Saint Matthew and the Angels
This piece caught my eye as I was browsing Baroque paintings. I thought Matthew rather resembled Davos Seaworth from the television adaptation of A Song of Ice and Fire.
No? Maybe it’s just the beer. Anyway, I looked into the painting and found some interesting history on it, it turns out the first version was wasn’t cool enough for the Catholic Church so they had the painter re-do it to make it…more cool. Spoiler alert: it didn’t work.
It turns out the Church did not like their holy Saints being portrayed as everyday people, as was done in the first painting, despite the fact they were. The Church wanted to maintain the idea Saints are perfect humans who were heroic and everyone should aspire to be like them, probably including the halos. I can’t argue with that logic, so I won’t.
Among the many different influences in the Baroque period, the Council of Trent made one of the most significant contributions. The Catholic Church, helmed by Pope Paul III, created this council to counter the Protestant Reformation. Part of the Church’s strategy was to use the arts to reach the masses, so art became a way of telling Biblical stories rather than just portraying a singular person. The art became more dramatic with the use of lights and darks and the church hoped the emotional themes in the arts would “stimulate piety” in the country (1).
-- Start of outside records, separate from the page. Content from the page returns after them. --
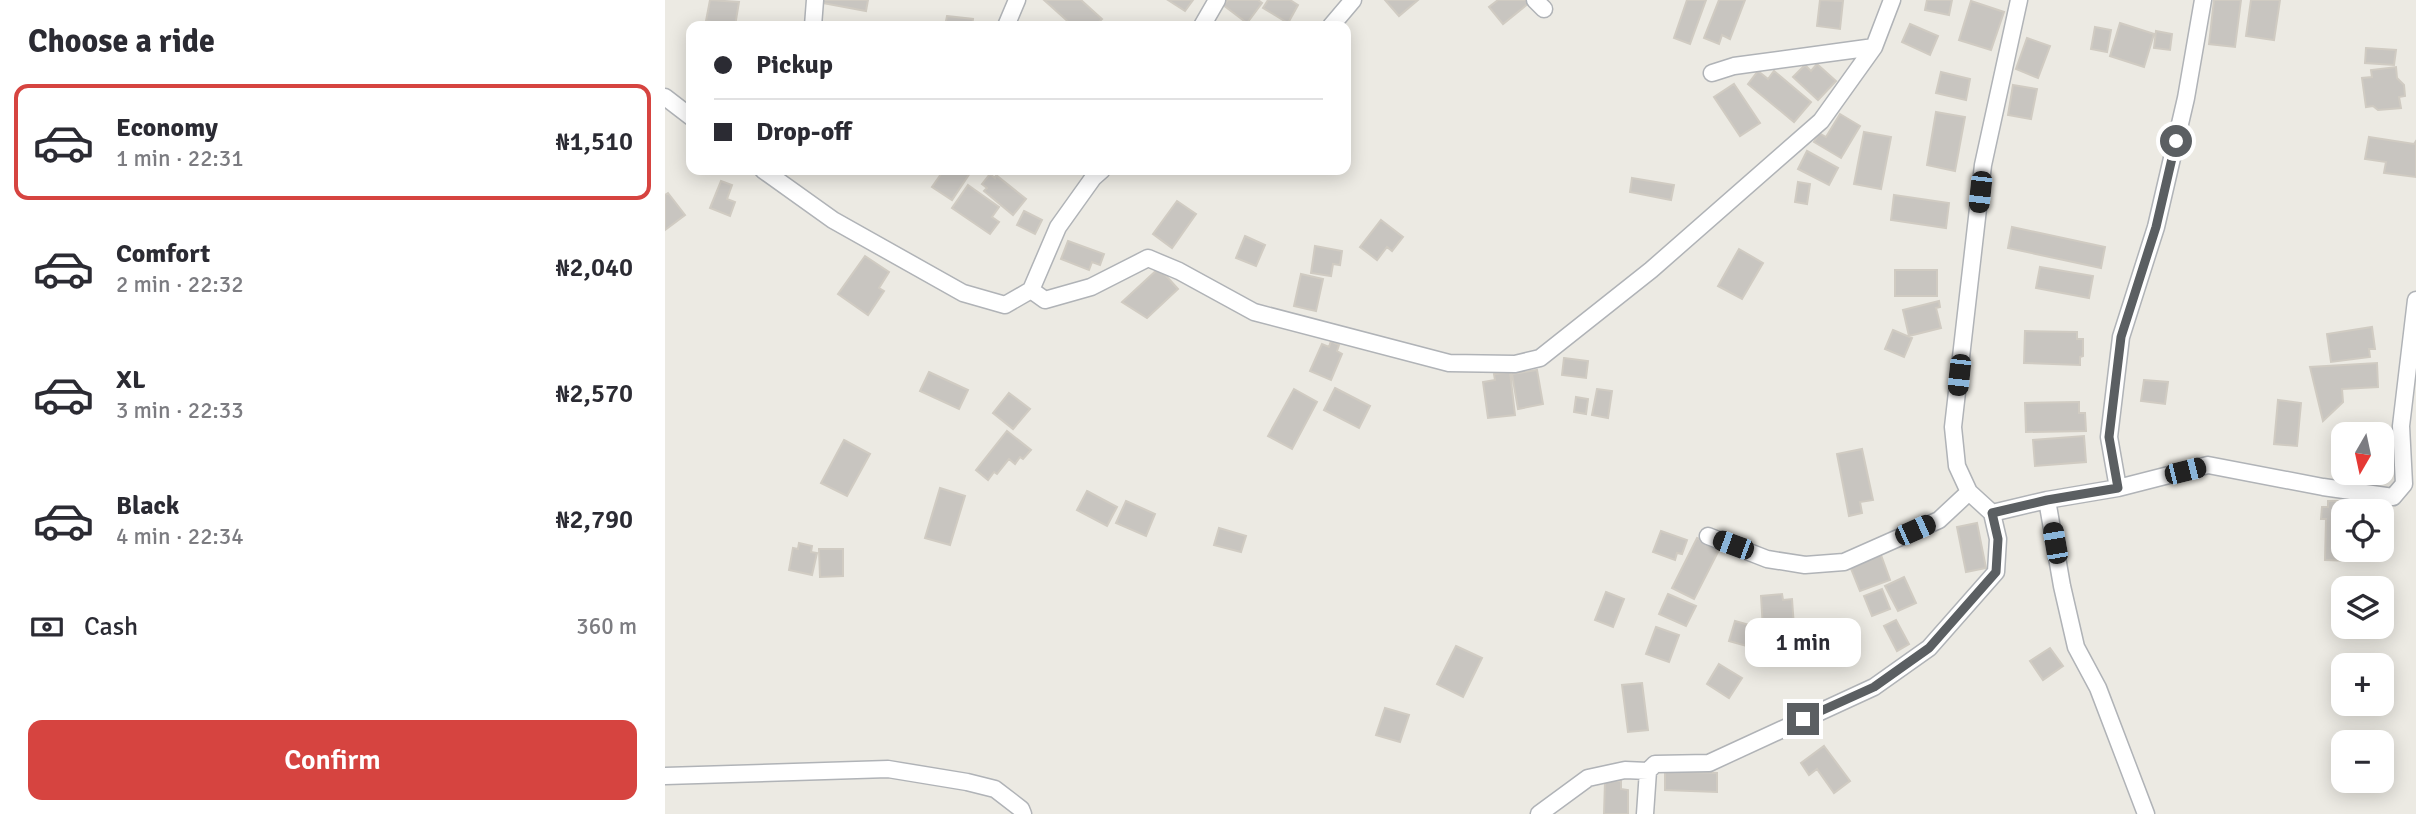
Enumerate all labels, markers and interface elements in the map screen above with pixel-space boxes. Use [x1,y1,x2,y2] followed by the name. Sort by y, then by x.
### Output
[28,22,215,61] text: Choose a ride
[756,49,833,81] text: Pickup
[32,111,95,174] icon: car
[116,112,218,144] text: Economy
[756,116,852,148] text: Drop-off
[2160,125,2192,157] route start
[555,126,633,158] text: ₦1,510
[116,144,244,173] text: 1 min · 22:31
[1968,170,1993,214] car
[32,237,95,300] icon: car
[116,238,210,270] text: Comfort
[555,252,633,284] text: ₦2,040
[116,270,244,299] text: 2 min · 22:32
[1947,353,1972,397] car
[32,363,95,426] icon: car
[116,364,146,396] text: XL
[555,378,633,410] text: ₦2,570
[116,396,244,425] text: 3 min · 22:33
[2331,422,2394,485] north arrow
[2331,422,2394,793] map controls
[2163,456,2208,486] car
[32,489,95,552] icon: car
[116,490,179,522] text: Black
[2331,499,2394,562] button: locate
[555,504,633,536] text: ₦2,790
[1892,512,1939,548] car
[2042,520,2069,566] car
[116,522,244,551] text: 4 min · 22:34
[1710,528,1757,562] car
[2331,576,2394,639] button: layers
[28,608,66,646] icon: cash
[84,611,138,643] text: Cash
[576,612,637,641] text: 360 m
[1745,618,1861,666] callout: 1 min
[1775,628,1831,657] text: 1 min
[2331,653,2394,716] button: +
[1787,703,1819,735] route end
[28,720,637,800] button: Confirm
[2331,730,2394,793] button: −

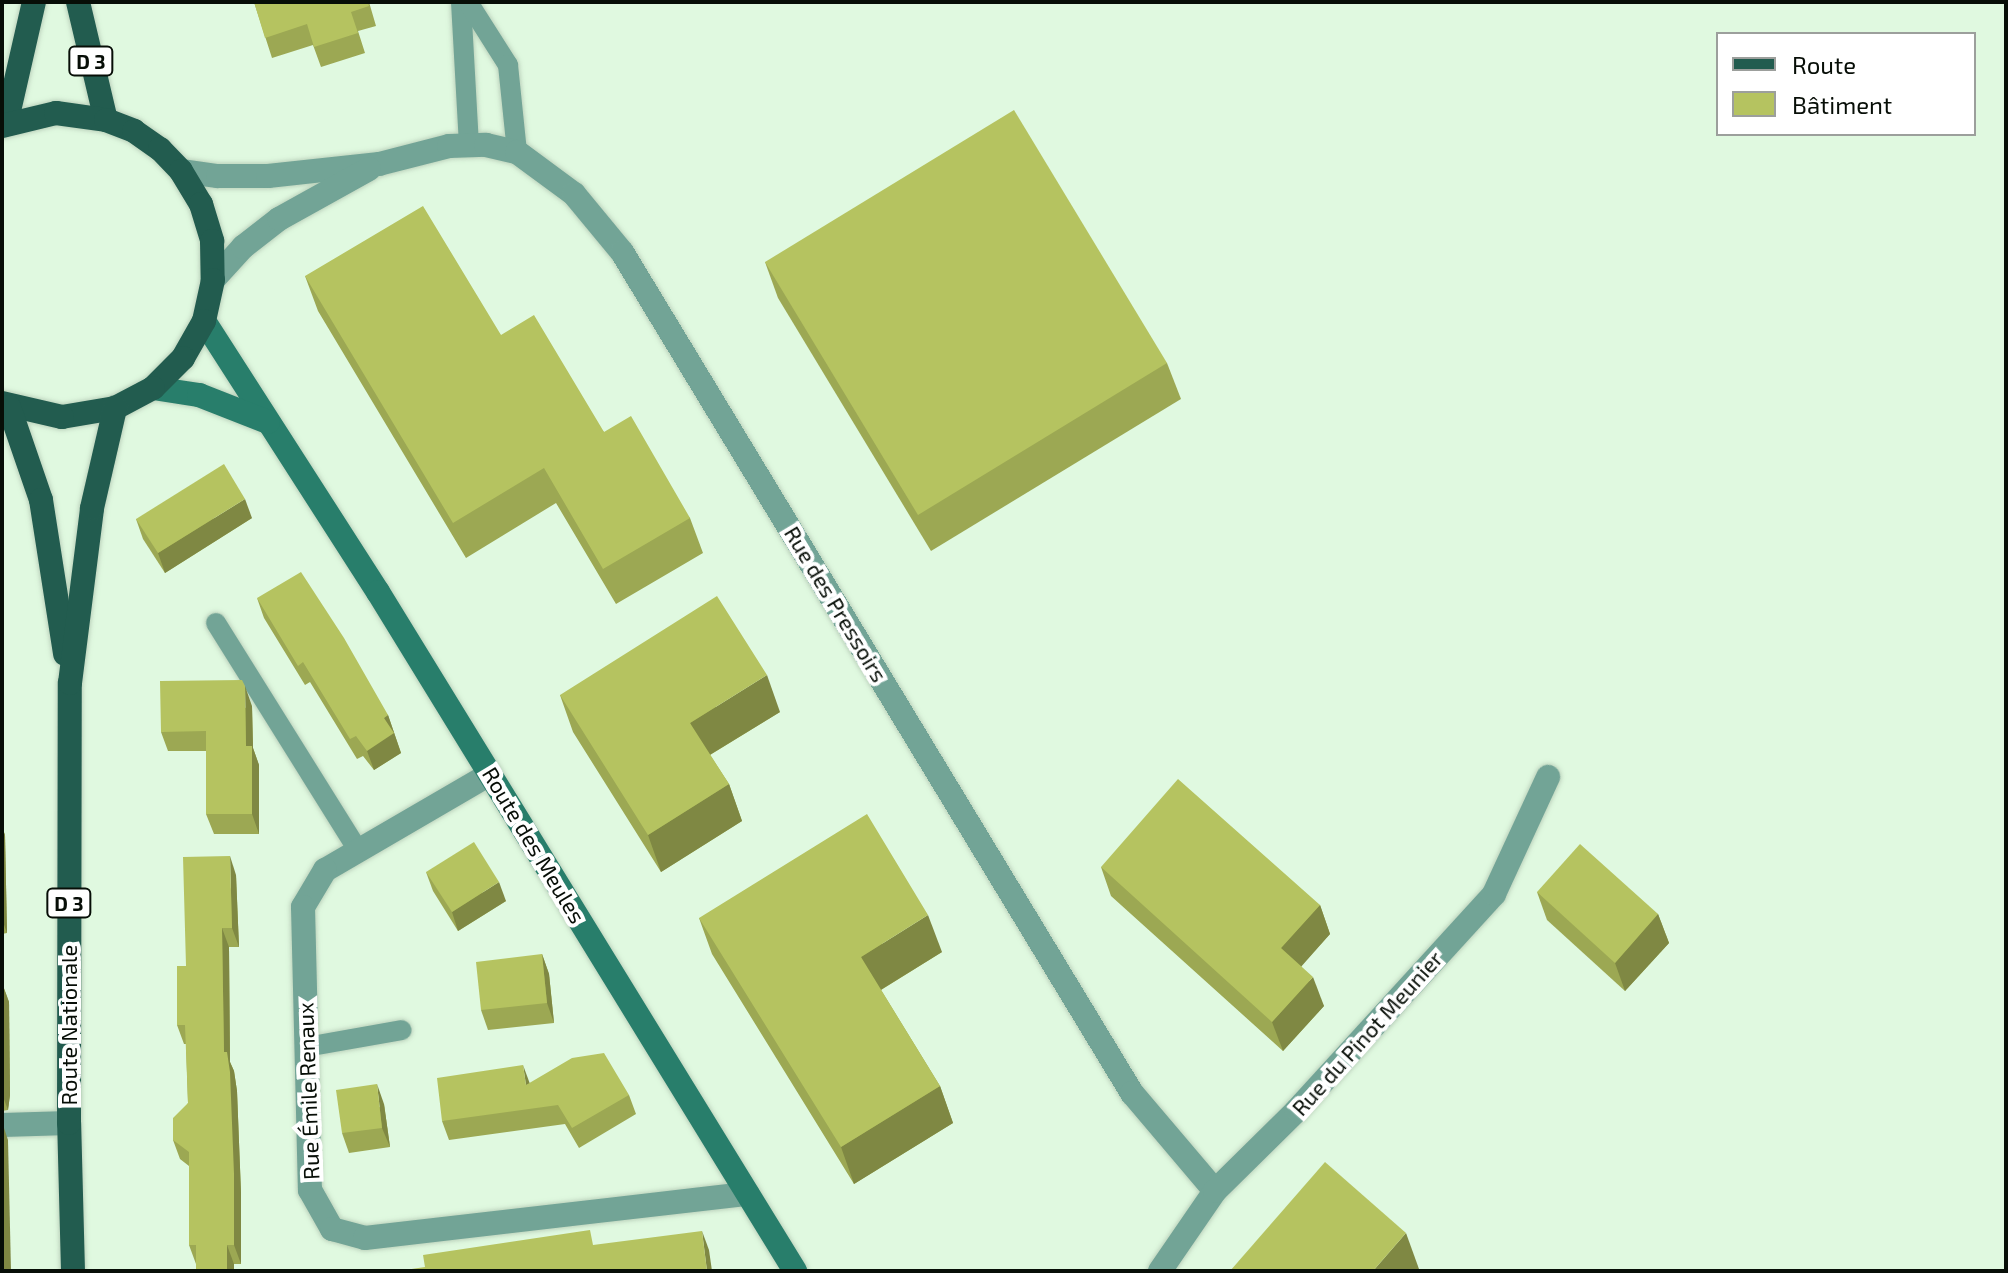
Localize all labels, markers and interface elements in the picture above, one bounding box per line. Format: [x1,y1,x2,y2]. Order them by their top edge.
legend [1716,32,1976,136]
road number: D 3 [67,45,115,77]
text: Route [1792,50,1856,79]
text: Bâtiment [1792,90,1892,119]
street label: Rue des Pressoirs [779,521,893,687]
street label: Route des Meules [477,762,591,928]
road number: D 3 [45,887,93,919]
street label: Route Nationale [56,945,82,1105]
street label: Rue du Pinot Meunier [1286,945,1448,1121]
street label: Rue Émile Renaux [292,1002,324,1180]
Saint Matthew and the Angel was a painting by Michelangelo Merisi da Caravaggio. It depicts, to no one’s surprise, an angel visiting Saint Matthew. There is some interesting history behind this painting, or rather, paintings. The painting portrayed a rather lowly-looking man as Matthew being taught like a child by an angel, where the angel “forcefully pushes Matthew’s hand over the page of a heavy book, as if he were guiding an illiterate” (2). While the painting does portray Matthew as a commoner, it is meant to contrast God’s plan for humanity and the human perception of this plan. Even one of the greatest men is portrayed as a commoner or a fool, whereas the angel, a messenger of God, is painted beautifully. Unfortunately, the Church did not want this dirty visual interpretation of Matthew to be an aspiration for peasants and rehired Caravaggio to create a new version. This painting was destroyed during World War II but has been reproduced from pictures.
The new painting Caravaggio made gave Matthew a bit more dignity and instead the angel appears above him, giving him divine inspiration rather than divine dictation. This new piece was called The Inspiration of Saint Matthew and is the piece currently displayed. This painting, in my opinion, is much more showy than the first version. Matthew seems afraid of the angel and appears cowering away from it rather than being instructed. The angel’s hands and Matthew’s body look abnormal and staged and the angel’s wings are black, almost unnoticeable with the dark background. Matthew sports a halo on his head to appease the Catholic Church, who often portray Saints above regular people. The Catholic rejection of the first painting reveals the hypocrisy of the Church, which attempted to draw the common person in with the art but, in reality, had no desire for the commoners to be a part of it. Matthew is made to look a bit more heroic to bolster the egos of the Church. It is likely in the first piece two models were used, Caravaggio often used people from the streets which which he based his paintings.
(2) http://www.all-art.org/history252-4.html (quote from Encyclopaedia Britannica)
This updated version of Saint Matthew and the Angel is far superior to the original; Matthew’s feet are much less apparent due to his extra robing, as was a major complaint. Then angel is no longer as apparent with her black wings and Matthew’s glasses indicate he is educated and not common, just as his halo represents his sainthood. It looks as the angel may be massaging Matthew’s hand, possibly because of all the writing he has been doing.